_CONSIGNE_. Relevez tous les instruments de musique mentionnés dans l'article sur Julien Pras.
____ EXTRAIT DU DOCUMENT
MUSIQUE

Julien Pras ou le folk-spleen à la française

Quatre ans après la sortie de son dernier album Shady Hollow Circus, Julien Pras fait son grand retour sur la scène folk. Auteur-compositeur, chanteur et guitariste, il semble être à un point culminant de sa carrière avec Wintershed qui sort ce vendredi.

Ovni musical, la suite

Après s’être illustré au sein de Calc et du groupe de stoner Mars Red Sky dont il est toujours membre, Julien Pras revient avec une nouvelle production solo. Ce dernier opus est le digne héritier de son dernier album Shady Hollow Circus, sortie en 2013. Sur les mêmes sonorités semblant venir d’une autre planète il déroule onze titres avec naturel comme si une seule et même histoire nous était contée. Dans la continuité de ses précédents albums, il tisse un univers dont lui seul possède la clef. Un univers poétique duquel émane toujours une certaines fragilité.

© Yotanka / [PIAS] France

 

 

 

 

 

D’un point de vue du voyage spatio-temporel, il est impossible d’omettre de citer Green Planets dont le titre est assez évocateur. Semblant atterrir sur une autre planète, le chanteur parle d’individus qui communiquent dans des langues étranges. Julien Pras joue ici avec les sons et les mots avec simplicité mais parvient à composer des morceaux complexes où les accords de guitare côtoient le banjo et le ukulélé avec une harmonie dont on ne se lasse pas. Ce dernier album semble malgré tout être plus mélancolique que son prédécesseur ce qui l’en différencie. Mais peut-on mesurer le degré de mélancolie que nous inspire une mélodie. Le mystère ne désépaissira jamais.

La richesse des sons

Le Bordelais mélange en solo deux univers qu’il affectionne tout spécialement : le folk et la psyché. Ces deux styles musicaux sont partie intégrante de son parcours artistique et on les retrouve dans ses compositions depuis 2010. Wintershed semble être un cocon, un songe. Mais au-delà de ces deux styles musicaux, on reconnaîtra néanmoins l’influence qu’a eu le rock sur Julien Pras. C’est cette richesse des sons qui fait aussi la richesse de son univers. Avec les titres Divine Spark et Wintershed, impossible de ne pas percevoir que les percussions et la guitare se font un peu plus puissantes, donnant une énergie nouvelle à cet album plutôt folk. Naviguant entre accords classiques du folk et sonorités plus rock ou psyché, Pras fait du neuf avec du classique et y appose sa voix reconnaissable entre mille. C’est par cette voix cristalline qu’il nous fait pénétrer dans cet univers où l’on se retrouve piégé dans une atmosphère ouatée.
________
____ ENREGISTREMENTS
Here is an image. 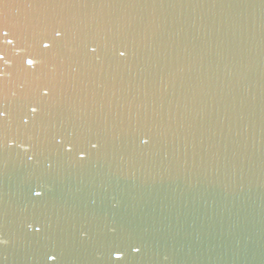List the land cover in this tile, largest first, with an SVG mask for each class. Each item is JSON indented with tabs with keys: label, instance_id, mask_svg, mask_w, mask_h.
<instances>
[{
	"label": "water",
	"instance_id": "water-1",
	"mask_svg": "<svg viewBox=\"0 0 264 264\" xmlns=\"http://www.w3.org/2000/svg\"><path fill=\"white\" fill-rule=\"evenodd\" d=\"M0 55V264L228 263L264 214V0H0Z\"/></svg>",
	"mask_w": 264,
	"mask_h": 264
},
{
	"label": "snow or ice",
	"instance_id": "snow-or-ice-1",
	"mask_svg": "<svg viewBox=\"0 0 264 264\" xmlns=\"http://www.w3.org/2000/svg\"><path fill=\"white\" fill-rule=\"evenodd\" d=\"M5 35H7V33H5ZM58 35H59V33H58ZM8 43H11V41H8ZM45 47H47V45H45ZM93 51H95V49H93ZM120 55H124V52H121ZM3 59H4L3 55H0V61H2ZM26 63L28 65H32L33 64V60L28 59L26 61ZM31 111L32 112H36L37 111V108L36 107H32L31 108ZM6 115H7L6 112H4L3 110H0V118L5 117ZM146 142L147 141H145V143ZM93 147H96V145H93ZM79 156H80L81 159H83V158H85V153L81 152V153H79ZM35 195L39 196L40 193H35ZM34 230L35 231H39L40 229L39 228H36ZM132 251L135 252V253H139V252H141V248L133 246L132 247ZM112 255H113L114 259H115L116 264H125V261L127 260V257H128L127 251L122 250L120 248L113 249ZM47 258L50 261H55L57 259L56 256L51 255V254H49Z\"/></svg>",
	"mask_w": 264,
	"mask_h": 264
}]
</instances>
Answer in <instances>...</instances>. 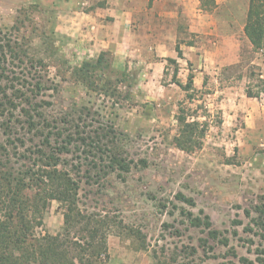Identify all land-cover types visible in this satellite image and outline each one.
Segmentation results:
<instances>
[{"label": "rangeland", "instance_id": "obj_1", "mask_svg": "<svg viewBox=\"0 0 264 264\" xmlns=\"http://www.w3.org/2000/svg\"><path fill=\"white\" fill-rule=\"evenodd\" d=\"M100 2L0 0V46L10 41L28 50L37 65L9 59L10 75L47 80L52 89L40 98L52 102V114L75 105L90 108L97 122L122 135L133 162L124 180L112 174L102 187L82 183L80 210L112 226L97 264H261L263 240L246 231L264 201V92L260 98L245 93L248 84L255 91L262 85L256 75L264 79V48L255 52L245 34L249 0L216 1L207 10L213 16L202 21L184 16L183 5L159 4V13L172 9L176 15L136 13L124 32L96 26L85 15ZM109 41L114 47L106 46ZM120 41L133 47L121 60L113 51ZM102 51L109 52L113 68L128 69L126 84L118 86L112 77L92 86L77 74ZM176 70L183 84L193 74L191 89L174 83ZM180 115L200 125L181 126ZM63 212L51 202L36 238L63 234ZM195 217H208L219 238L205 225L194 226ZM223 237L228 245L219 241ZM70 238L78 234L70 232Z\"/></svg>", "mask_w": 264, "mask_h": 264}, {"label": "trees", "instance_id": "obj_2", "mask_svg": "<svg viewBox=\"0 0 264 264\" xmlns=\"http://www.w3.org/2000/svg\"><path fill=\"white\" fill-rule=\"evenodd\" d=\"M107 1L103 0L98 7L104 8ZM200 2L205 11L216 5L215 0ZM244 30L253 50H262L264 0H249ZM0 51L3 57L0 58V264H76L75 260L79 264H97L106 255L107 234L112 226L80 210L79 192L82 183L102 187L112 174L124 180L123 175L130 172L133 162L125 155L122 135L114 126L97 122L93 118L95 113L86 106L75 105L63 114H52V102L40 98L43 90L52 89L45 84L47 80L31 82L27 77L10 75L9 59L22 62L24 58L28 59L30 68L37 66L28 50L7 41ZM176 51L182 58L179 45ZM109 56L108 51H102L97 59L77 70V74L92 86L98 81L109 82L112 77L118 86L126 84L130 80L128 69L113 68ZM168 61L176 63L171 58ZM256 77L263 86L255 91L248 84L245 93L249 98H260L264 92L262 75ZM174 83L183 90L191 89L194 76L189 74L187 84H183L177 79L176 70ZM177 119L181 126L190 129L200 125L199 122L187 124L183 115ZM207 128L208 124L204 123L202 133ZM70 156L77 164L69 160ZM53 201L63 208L65 231L36 238L34 230L43 224V212ZM253 212L256 216L246 231L259 236L264 244V201ZM247 215L250 217L251 213ZM191 219L196 221V227L205 225L213 239L219 238L220 233L211 230L208 217L204 221ZM70 232L78 234L77 240L70 238ZM233 234L237 236L238 232L235 230ZM219 241L228 245L226 237ZM260 253L264 254V249ZM259 260L264 264V258ZM244 264L252 262L245 259Z\"/></svg>", "mask_w": 264, "mask_h": 264}, {"label": "crops", "instance_id": "obj_3", "mask_svg": "<svg viewBox=\"0 0 264 264\" xmlns=\"http://www.w3.org/2000/svg\"><path fill=\"white\" fill-rule=\"evenodd\" d=\"M216 1L218 3L219 0ZM159 4L164 6L168 5L170 8H172L174 4L177 6L183 5L184 16H186L188 19H198L199 21H202V18L206 16H213L210 12L204 11L199 7L201 4L200 0H108L104 8H98L95 11H92L91 14H84L86 16L92 17L93 21L96 23V26L99 24L101 25V27H106V29H108L110 25L117 26L118 29H122L124 32L125 28L129 27L128 20L132 18L136 13H152L153 16L160 18H168L174 16V13L176 11H172V9L171 11L167 12L161 11V13L163 12L164 14L159 13ZM155 13H159V16H156ZM99 16H103L104 18H106L101 20L98 18ZM107 17L113 19L114 21H112V23L111 21L105 22ZM199 26L200 24H197L196 28L192 29H198ZM106 46L114 47V45H112L110 41L106 42ZM103 50H106V48H103ZM132 50L133 47L129 48V46H127L123 41H120L119 46L113 49V51L118 54V59L120 60L122 58L126 59L130 55V52H132Z\"/></svg>", "mask_w": 264, "mask_h": 264}]
</instances>
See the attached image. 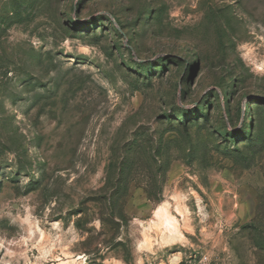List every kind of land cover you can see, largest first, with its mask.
Instances as JSON below:
<instances>
[{"label": "rangeland", "instance_id": "obj_1", "mask_svg": "<svg viewBox=\"0 0 264 264\" xmlns=\"http://www.w3.org/2000/svg\"><path fill=\"white\" fill-rule=\"evenodd\" d=\"M191 263L264 264V0H0V264Z\"/></svg>", "mask_w": 264, "mask_h": 264}, {"label": "bare ground", "instance_id": "obj_2", "mask_svg": "<svg viewBox=\"0 0 264 264\" xmlns=\"http://www.w3.org/2000/svg\"><path fill=\"white\" fill-rule=\"evenodd\" d=\"M158 215H162V216L166 217V221H167L168 224L173 225V226L176 225L175 224L176 220H175L174 216L169 214L167 208L160 207V209L158 211Z\"/></svg>", "mask_w": 264, "mask_h": 264}, {"label": "built area", "instance_id": "obj_3", "mask_svg": "<svg viewBox=\"0 0 264 264\" xmlns=\"http://www.w3.org/2000/svg\"><path fill=\"white\" fill-rule=\"evenodd\" d=\"M192 264V263H191ZM196 264H206V263H196Z\"/></svg>", "mask_w": 264, "mask_h": 264}]
</instances>
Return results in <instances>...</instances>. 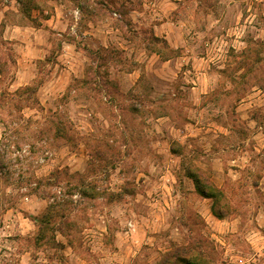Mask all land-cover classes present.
I'll use <instances>...</instances> for the list:
<instances>
[{"label": "rangeland", "instance_id": "obj_1", "mask_svg": "<svg viewBox=\"0 0 264 264\" xmlns=\"http://www.w3.org/2000/svg\"><path fill=\"white\" fill-rule=\"evenodd\" d=\"M0 67V264H264V0H0Z\"/></svg>", "mask_w": 264, "mask_h": 264}, {"label": "trees", "instance_id": "obj_2", "mask_svg": "<svg viewBox=\"0 0 264 264\" xmlns=\"http://www.w3.org/2000/svg\"><path fill=\"white\" fill-rule=\"evenodd\" d=\"M21 2V0H19ZM2 68L0 67V72H2ZM32 89L30 86H26L23 90ZM21 91L18 89L16 92ZM189 175L194 179L196 189L199 193H201L205 197L213 198L214 202L212 204V211L218 218L225 217V213L221 210H217V200H221L224 196V193L220 188H218L214 182H212L208 177L203 175V172L196 168V170H191L188 172ZM49 219V215L46 216ZM173 263H183V264H199L201 262L202 257L200 253H197L195 247L186 245L183 248H176L172 253H170L166 258L162 259L158 264H169V262Z\"/></svg>", "mask_w": 264, "mask_h": 264}, {"label": "crops", "instance_id": "obj_3", "mask_svg": "<svg viewBox=\"0 0 264 264\" xmlns=\"http://www.w3.org/2000/svg\"><path fill=\"white\" fill-rule=\"evenodd\" d=\"M158 27H160L159 25H158ZM157 30V29H156ZM159 30V29H158ZM167 32V31H166ZM156 33H158V32H156ZM164 33H162V35H163ZM163 36H165L166 38H170L169 37V34H168V32L167 33H165V35H163Z\"/></svg>", "mask_w": 264, "mask_h": 264}]
</instances>
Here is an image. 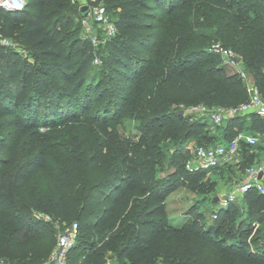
________
_RÉSULTAT_. guitare, banjo, ukulélé, percussions